### Exercise
Every line in the entries where "ankle" is found should be copied.

### Given data
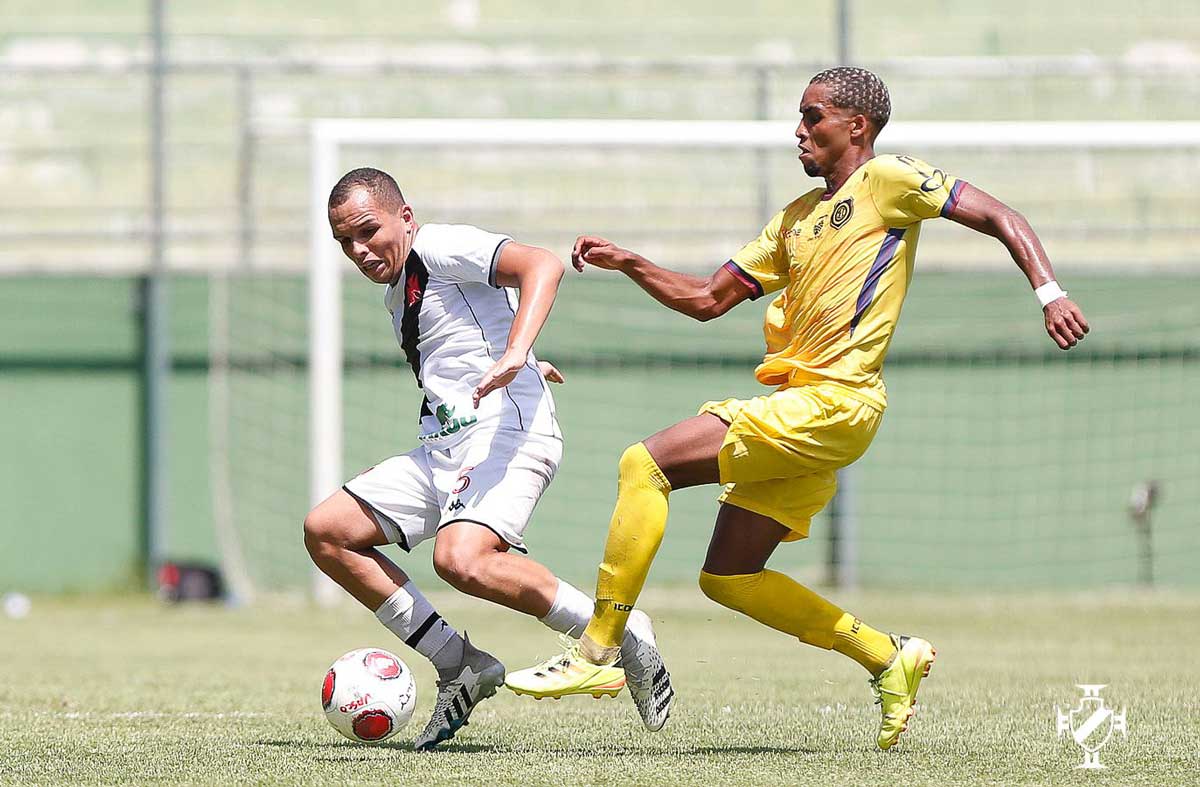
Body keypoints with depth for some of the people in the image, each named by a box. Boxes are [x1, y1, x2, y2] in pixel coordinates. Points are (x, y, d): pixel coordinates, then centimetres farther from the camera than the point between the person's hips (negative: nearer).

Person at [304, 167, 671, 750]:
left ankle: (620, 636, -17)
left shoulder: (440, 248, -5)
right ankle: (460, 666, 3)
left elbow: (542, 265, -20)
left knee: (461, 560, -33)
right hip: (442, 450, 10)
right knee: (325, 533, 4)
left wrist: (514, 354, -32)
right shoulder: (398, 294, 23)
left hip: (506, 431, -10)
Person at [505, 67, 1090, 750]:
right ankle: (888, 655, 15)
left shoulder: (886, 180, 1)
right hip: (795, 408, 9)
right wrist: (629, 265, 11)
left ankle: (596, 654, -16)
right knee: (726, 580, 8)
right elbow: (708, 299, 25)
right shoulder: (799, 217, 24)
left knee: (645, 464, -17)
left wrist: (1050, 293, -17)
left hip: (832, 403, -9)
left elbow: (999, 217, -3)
* * *
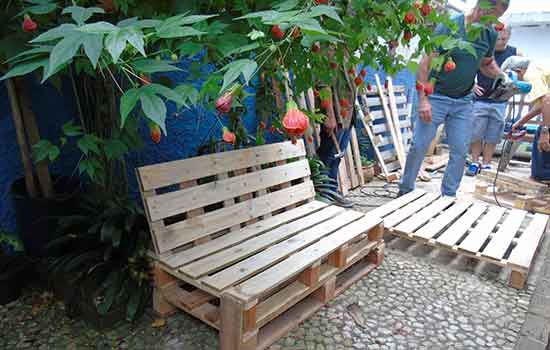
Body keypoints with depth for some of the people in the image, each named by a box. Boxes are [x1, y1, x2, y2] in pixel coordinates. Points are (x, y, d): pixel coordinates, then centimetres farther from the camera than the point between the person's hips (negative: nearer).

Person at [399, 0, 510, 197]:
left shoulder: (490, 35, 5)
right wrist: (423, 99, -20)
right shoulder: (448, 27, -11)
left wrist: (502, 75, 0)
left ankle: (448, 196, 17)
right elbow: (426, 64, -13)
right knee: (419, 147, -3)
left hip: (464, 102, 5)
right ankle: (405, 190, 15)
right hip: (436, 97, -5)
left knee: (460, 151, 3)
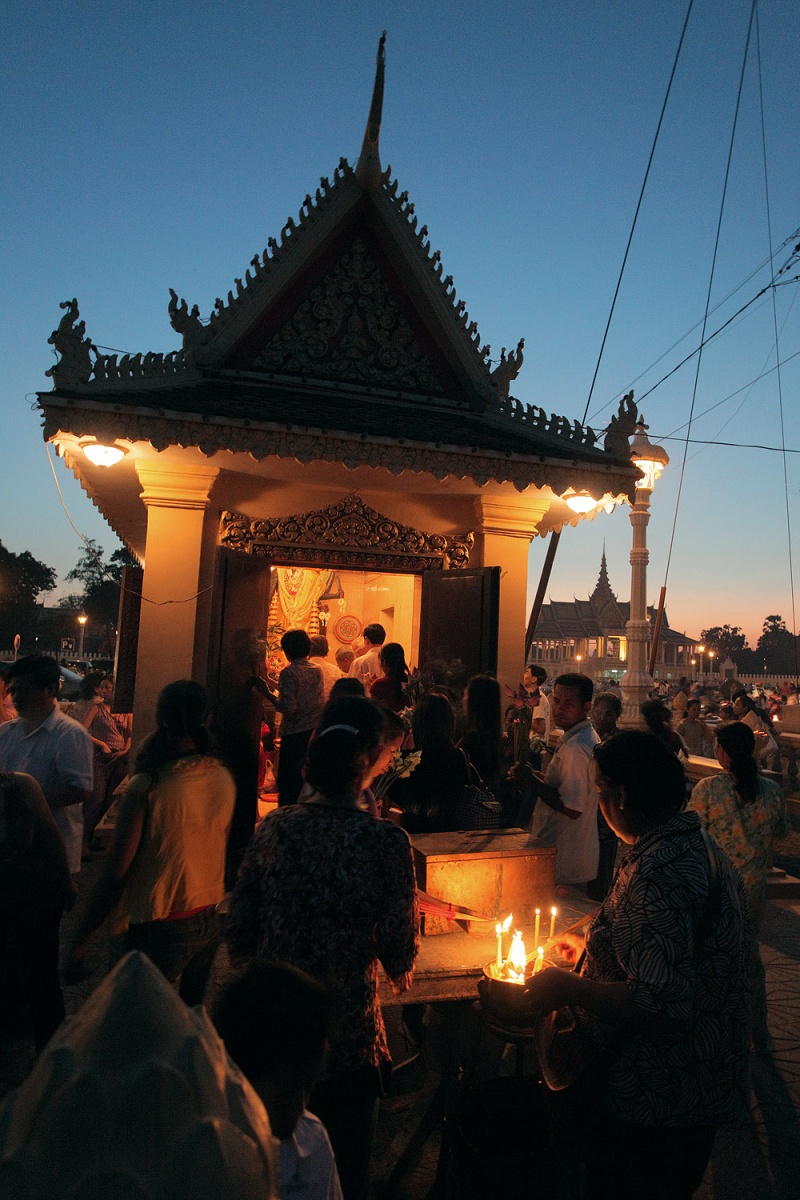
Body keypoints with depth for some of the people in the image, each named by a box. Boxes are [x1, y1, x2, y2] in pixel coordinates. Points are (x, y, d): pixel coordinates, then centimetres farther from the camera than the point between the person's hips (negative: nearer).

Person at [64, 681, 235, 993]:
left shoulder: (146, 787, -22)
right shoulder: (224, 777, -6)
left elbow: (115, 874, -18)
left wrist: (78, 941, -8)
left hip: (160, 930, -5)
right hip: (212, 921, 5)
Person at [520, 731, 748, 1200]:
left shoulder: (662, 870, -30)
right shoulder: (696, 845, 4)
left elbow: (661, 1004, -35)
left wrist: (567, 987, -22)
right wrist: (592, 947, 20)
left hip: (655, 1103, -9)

### The answer
left ankle: (620, 636, -17)
right ankle: (460, 666, 3)
right ankle: (888, 655, 15)
left ankle: (596, 654, -16)
left ankle: (448, 196, 17)
right ankle: (405, 190, 15)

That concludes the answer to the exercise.